Caio Sempronio tolse la tavoletta dalle mani di Aderbale e vi scrisse queste poche parole:

«T. C. Sempronio a Lisimaco, suo dispensatore. Pagherai oggi cinquemila sesterzi al mercante Aderbale, di Tiro. Sta sano.»

Ciò fatto, consegnò il dittico al mercante, che, data una scorsa allo scritto, s'inchinò e si dispose a metter da parte la pezza di stoffa destinata da Caio Sempronio alla bellissima Clodia.

— Oggi stesso, a quell'ora che ti farà comodo, passerai alla mia casa, sul Viminale, — disse il cavaliere, — e Lisimaco ti darà la pecunia.

— Tu sei il più liberale tra tutti i patrizi di Roma; — rispose Aderbale, intascando il prezioso chirografo. — Ed eccoti, nobilissima Clodia, la veste. Ti consiglio d'indossarla per le feste Megalesi. Annia Sulpicia vuol proprio morirne d'invidia.

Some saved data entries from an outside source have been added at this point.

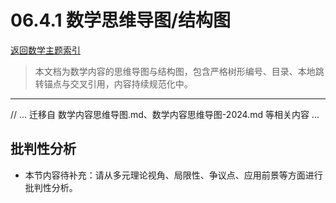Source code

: # 06.4.1 数学思维导图/结构图

[返回数学主题索引](README.md)

> 本文档为数学内容的思维导图与结构图，包含严格树形编号、目录、本地跳转锚点与交叉引用，内容持续规范化中。

---

// ... 迁移自 数学内容思维导图.md、数学内容思维导图-2024.md 等相关内容 ...


## 批判性分析

- 本节内容待补充：请从多元理论视角、局限性、争议点、应用前景等方面进行批判性分析。
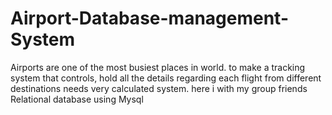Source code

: # Airport-Database-management-System
Airports are one of the most busiest places in world. to make a tracking system that controls, hold all the details regarding each flight from different destinations needs very calculated system. here i with my group friends Relational database using Mysql
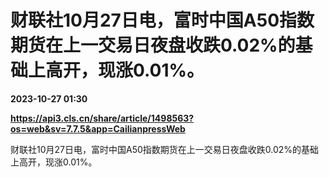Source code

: # 财联社10月27日电，富时中国A50指数期货在上一交易日夜盘收跌0.02%的基础上高开，现涨0.01%。

**2023-10-27 01:30**

**https://api3.cls.cn/share/article/1498563?os=web&sv=7.7.5&app=CailianpressWeb**

财联社10月27日电，富时中国A50指数期货在上一交易日夜盘收跌0.02%的基础上高开，现涨0.01%。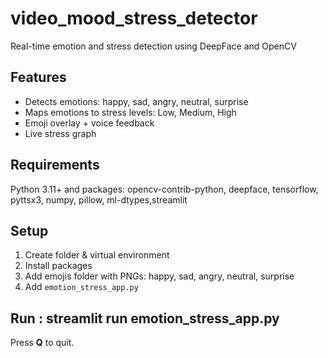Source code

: # video_mood_stress_detector
Real-time emotion and stress detection using DeepFace and OpenCV

## Features
- Detects emotions: happy, sad, angry, neutral, surprise
- Maps emotions to stress levels: Low, Medium, High
- Emoji overlay + voice feedback
- Live stress graph

## Requirements
Python 3.11+ and packages:
opencv-contrib-python, deepface, tensorflow, pyttsx3, numpy, pillow, ml-dtypes,streamlit

## Setup
1. Create folder & virtual environment
2. Install packages
3. Add emojis folder with PNGs: happy, sad, angry, neutral, surprise
4. Add `emotion_stress_app.py`

## Run : streamlit run emotion_stress_app.py

Press **Q** to quit.

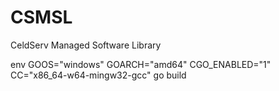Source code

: # CSMSL
CeldServ Managed Software Library

env GOOS="windows" GOARCH="amd64" CGO_ENABLED="1" CC="x86_64-w64-mingw32-gcc" go build
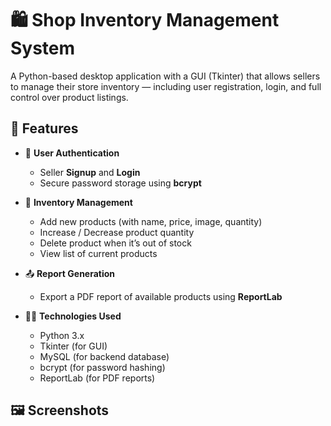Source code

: # 🛍️ Shop Inventory Management System

A Python-based desktop application with a GUI (Tkinter) that allows sellers to manage their store inventory — including user registration, login, and full control over product listings.

## 📌 Features

- 🧾 **User Authentication**
  - Seller **Signup** and **Login**
  - Secure password storage using **bcrypt**
  
- 🛒 **Inventory Management**
  - Add new products (with name, price, image, quantity)
  - Increase / Decrease product quantity
  - Delete product when it’s out of stock
  - View list of current products

- 📤 **Report Generation**
  - Export a PDF report of available products using **ReportLab**

- 🧑‍💻 **Technologies Used**
  - Python 3.x
  - Tkinter (for GUI)
  - MySQL (for backend database)
  - bcrypt (for password hashing)
  - ReportLab (for PDF reports)

## 🖼️ Screenshots
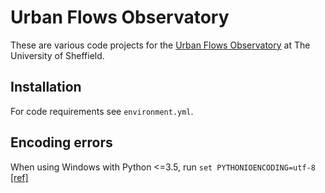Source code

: # Urban Flows Observatory

These are various code projects for the [Urban Flows Observatory](https://urbanflows.ac.uk/) at The University of Sheffield.

## Installation

For code requirements see `environment.yml`.

## Encoding errors

When using Windows with Python <=3.5, run `set PYTHONIOENCODING=utf-8` [[ref]](https://stackoverflow.com/a/28041598/8634200)

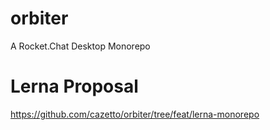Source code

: # orbiter
A Rocket.Chat Desktop Monorepo

# Lerna Proposal

https://github.com/cazetto/orbiter/tree/feat/lerna-monorepo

— Oh Caio! — mormorò Clodia Metella, tutta vergognosa, all'orecchio del giovane. — Io non accetterò mai un così ricco presente.

— Perchè, padrona mia? Sono un temerario, lo vedo; ma la colpa non è mia. Cepione mi ha data la spinta. Se vuoi punirlo della sua improntitudine, non ci hai modo migliore di questo. Accetta con lieto animo il mio povero dono. —

Clodia sorrise e porse la sua bella mano a Caio Sempronio. Era quello il ringraziamento, e il nostro cavaliere se ne fece abilmente un premio, stampando su quella mano il più ardente dei baci.

— Animo, giovinotto, e non perdiamo tempo! — gridò Cepione stizzito.